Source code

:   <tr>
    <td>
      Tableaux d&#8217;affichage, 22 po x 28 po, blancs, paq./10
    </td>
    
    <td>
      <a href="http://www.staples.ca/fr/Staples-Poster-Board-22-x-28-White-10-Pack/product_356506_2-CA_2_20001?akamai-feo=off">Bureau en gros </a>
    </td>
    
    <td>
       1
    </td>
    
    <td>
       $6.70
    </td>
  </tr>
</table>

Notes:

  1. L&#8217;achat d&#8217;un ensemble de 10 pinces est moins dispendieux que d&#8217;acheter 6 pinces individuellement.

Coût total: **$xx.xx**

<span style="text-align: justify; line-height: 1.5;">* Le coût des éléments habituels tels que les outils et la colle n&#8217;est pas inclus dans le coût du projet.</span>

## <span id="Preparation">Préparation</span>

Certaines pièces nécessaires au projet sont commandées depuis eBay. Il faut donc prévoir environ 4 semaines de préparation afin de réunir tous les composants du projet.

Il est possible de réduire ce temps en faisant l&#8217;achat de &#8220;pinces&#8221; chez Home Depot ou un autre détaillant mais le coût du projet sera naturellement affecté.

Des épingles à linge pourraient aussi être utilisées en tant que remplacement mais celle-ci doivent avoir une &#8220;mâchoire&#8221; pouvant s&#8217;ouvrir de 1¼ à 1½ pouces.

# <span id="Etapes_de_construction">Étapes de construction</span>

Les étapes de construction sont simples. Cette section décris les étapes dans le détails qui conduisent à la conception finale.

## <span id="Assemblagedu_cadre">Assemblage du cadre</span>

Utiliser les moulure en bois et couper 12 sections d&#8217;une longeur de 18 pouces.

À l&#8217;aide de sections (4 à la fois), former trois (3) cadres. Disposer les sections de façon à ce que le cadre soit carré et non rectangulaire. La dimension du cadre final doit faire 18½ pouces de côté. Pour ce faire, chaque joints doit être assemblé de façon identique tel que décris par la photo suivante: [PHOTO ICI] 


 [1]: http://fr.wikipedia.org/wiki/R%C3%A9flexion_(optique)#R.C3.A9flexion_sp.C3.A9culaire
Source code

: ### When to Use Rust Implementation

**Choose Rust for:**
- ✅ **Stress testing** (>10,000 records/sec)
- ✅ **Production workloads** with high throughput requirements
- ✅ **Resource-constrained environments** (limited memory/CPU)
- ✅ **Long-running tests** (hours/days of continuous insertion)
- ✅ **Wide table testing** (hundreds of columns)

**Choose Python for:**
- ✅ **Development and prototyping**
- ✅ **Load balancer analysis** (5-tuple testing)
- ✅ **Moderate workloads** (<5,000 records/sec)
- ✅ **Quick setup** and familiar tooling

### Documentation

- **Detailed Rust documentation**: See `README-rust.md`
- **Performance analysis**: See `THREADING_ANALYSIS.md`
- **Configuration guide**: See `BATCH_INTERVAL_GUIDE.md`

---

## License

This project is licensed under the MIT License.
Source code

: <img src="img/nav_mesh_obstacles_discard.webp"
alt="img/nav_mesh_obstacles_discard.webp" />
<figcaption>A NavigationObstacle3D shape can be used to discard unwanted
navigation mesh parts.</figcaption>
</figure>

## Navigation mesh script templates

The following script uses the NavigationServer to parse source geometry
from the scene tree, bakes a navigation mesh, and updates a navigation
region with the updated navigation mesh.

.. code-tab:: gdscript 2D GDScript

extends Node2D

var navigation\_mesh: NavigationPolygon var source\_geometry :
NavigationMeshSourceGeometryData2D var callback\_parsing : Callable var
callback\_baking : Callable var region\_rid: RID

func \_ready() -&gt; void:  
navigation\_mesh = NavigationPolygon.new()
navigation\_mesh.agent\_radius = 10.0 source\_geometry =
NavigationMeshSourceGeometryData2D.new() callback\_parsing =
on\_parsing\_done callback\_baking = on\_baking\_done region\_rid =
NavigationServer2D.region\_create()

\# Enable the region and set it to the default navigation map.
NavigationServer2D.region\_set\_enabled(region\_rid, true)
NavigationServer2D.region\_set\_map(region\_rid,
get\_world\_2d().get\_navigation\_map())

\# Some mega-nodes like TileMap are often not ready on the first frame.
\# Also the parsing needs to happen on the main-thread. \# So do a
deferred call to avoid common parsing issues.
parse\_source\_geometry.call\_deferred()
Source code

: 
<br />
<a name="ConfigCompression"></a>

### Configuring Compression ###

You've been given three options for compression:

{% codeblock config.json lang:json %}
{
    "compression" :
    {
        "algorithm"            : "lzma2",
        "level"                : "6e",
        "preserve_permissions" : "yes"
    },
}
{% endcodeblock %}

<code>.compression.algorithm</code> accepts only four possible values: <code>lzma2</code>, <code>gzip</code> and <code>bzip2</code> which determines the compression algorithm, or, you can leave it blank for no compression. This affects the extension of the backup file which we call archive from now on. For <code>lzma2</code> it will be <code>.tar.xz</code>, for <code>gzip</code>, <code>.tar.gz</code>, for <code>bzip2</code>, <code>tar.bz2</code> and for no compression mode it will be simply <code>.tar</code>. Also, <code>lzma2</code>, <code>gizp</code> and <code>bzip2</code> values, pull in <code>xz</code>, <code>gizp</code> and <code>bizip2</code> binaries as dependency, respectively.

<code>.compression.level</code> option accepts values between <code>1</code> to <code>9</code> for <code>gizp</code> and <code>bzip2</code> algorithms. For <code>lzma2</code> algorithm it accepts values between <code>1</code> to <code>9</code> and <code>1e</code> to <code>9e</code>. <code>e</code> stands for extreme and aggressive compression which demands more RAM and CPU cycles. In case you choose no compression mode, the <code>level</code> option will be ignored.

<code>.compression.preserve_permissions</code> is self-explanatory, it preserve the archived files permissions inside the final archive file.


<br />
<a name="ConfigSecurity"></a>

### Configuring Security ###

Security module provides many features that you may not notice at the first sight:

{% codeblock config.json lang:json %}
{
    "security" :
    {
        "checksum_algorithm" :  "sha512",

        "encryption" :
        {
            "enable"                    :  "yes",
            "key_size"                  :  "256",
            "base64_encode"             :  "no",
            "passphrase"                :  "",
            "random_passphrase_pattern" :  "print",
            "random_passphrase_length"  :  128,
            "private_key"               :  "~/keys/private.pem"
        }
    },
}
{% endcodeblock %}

--- How to complete this task ---
Copy out each of the lines above that contains the string "figcaption".

--- Reply to the task ---
<figcaption>A NavigationObstacle3D shape can be used to discard unwanted
navigation mesh parts.</figcaption>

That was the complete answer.